SELECTED EXTRACT:

When I look around I see I am not alone. In these cities, we have perfected the art of staying busy. Time is money, and there is so much to be done. Not a minute to rest, go do things, lots of them, it helps you grow in your career, it helps you stay ahead of the Jones, and buy yourself all those wonderful things you desire. If you have one house, you need to start planning to buy the next. If you have one car, you need to think of the model you want next. If you had dinner at this restaurant, hey there is a new one on the other side of town, have you tried that yet? You went on a holiday close to home, have to tried an international one yet?
Yes, the goal posts keep moving, and they are very much external, things that you can take pictures of and post on Facebook and Pinterest. And then one day it all collapses, like a pack of cards. But didn’t you feel this pain before? Didn’t you find something wrong? Didn’t you hear the creak? Of course I did, we all do, only not loud enough. Only that we did not stop to take it in. Only that we did not believe its affects. We were rushing to that meeting, to that party, for that flight, for a dinner.

SOURCE MATERIAL:

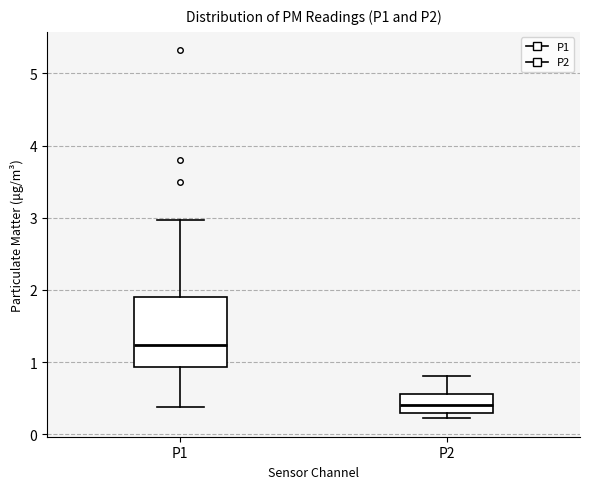

Which box's median line is the highest?

P1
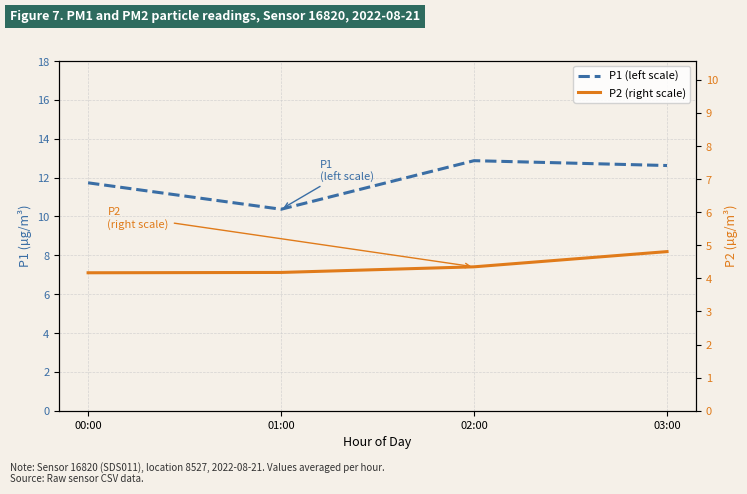

Is this an area chart (filled region under the line)?

No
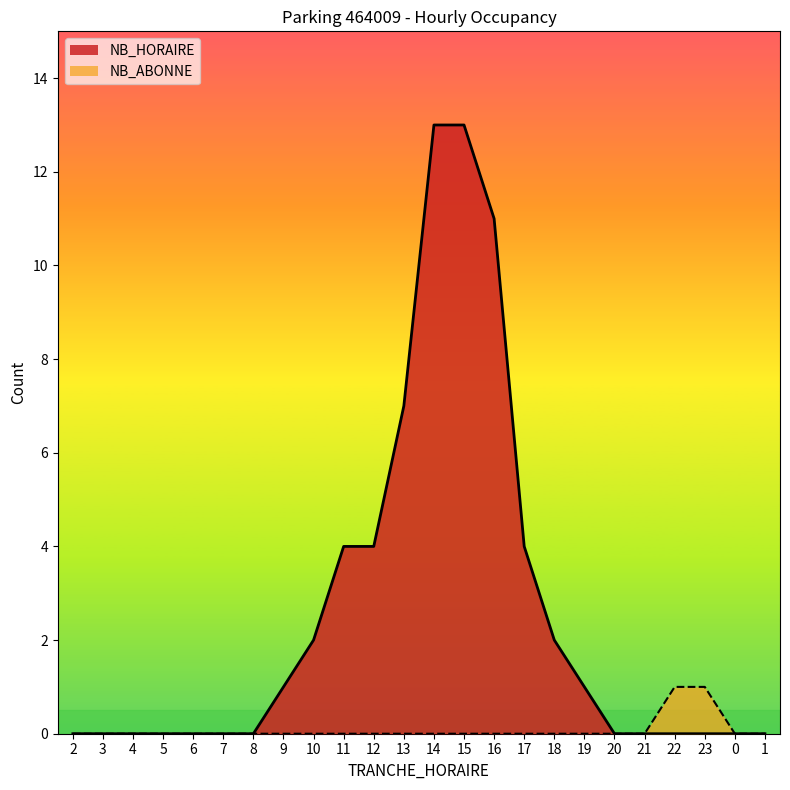

True or false: NB_HORAIRE and NB_ABONNE intersect in this chart.

False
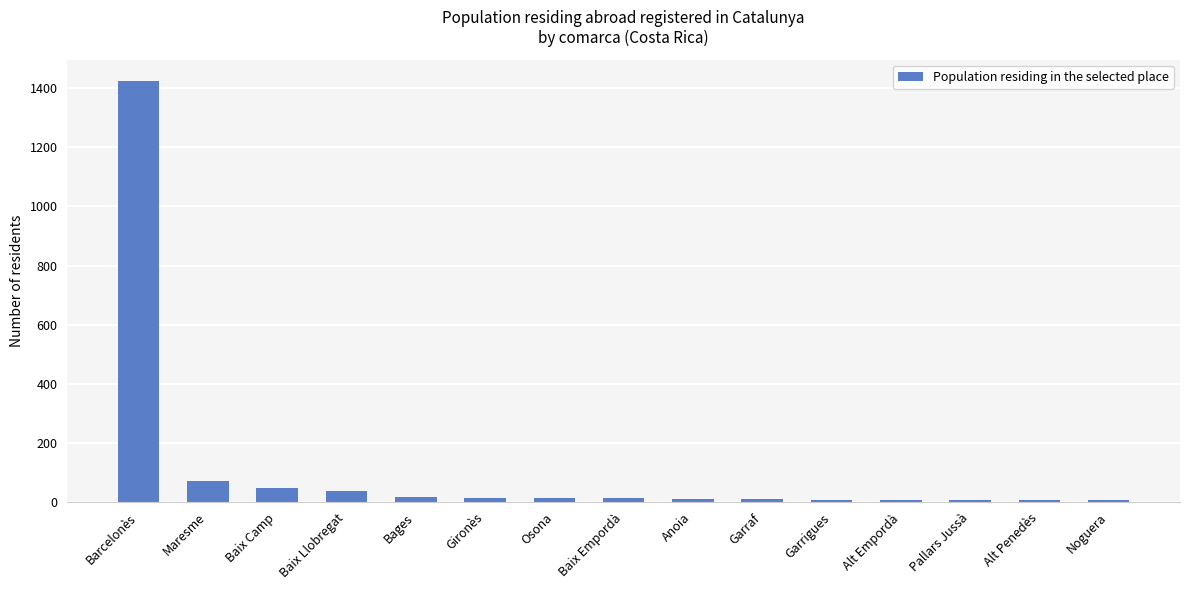

What is the value of the 10th bar from the left?

9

TASK OBJECTIVE:
In the passage on busy city life, what does the writer say it all collapses like one day?

ANSWER BELOW:
Like a pack of cards.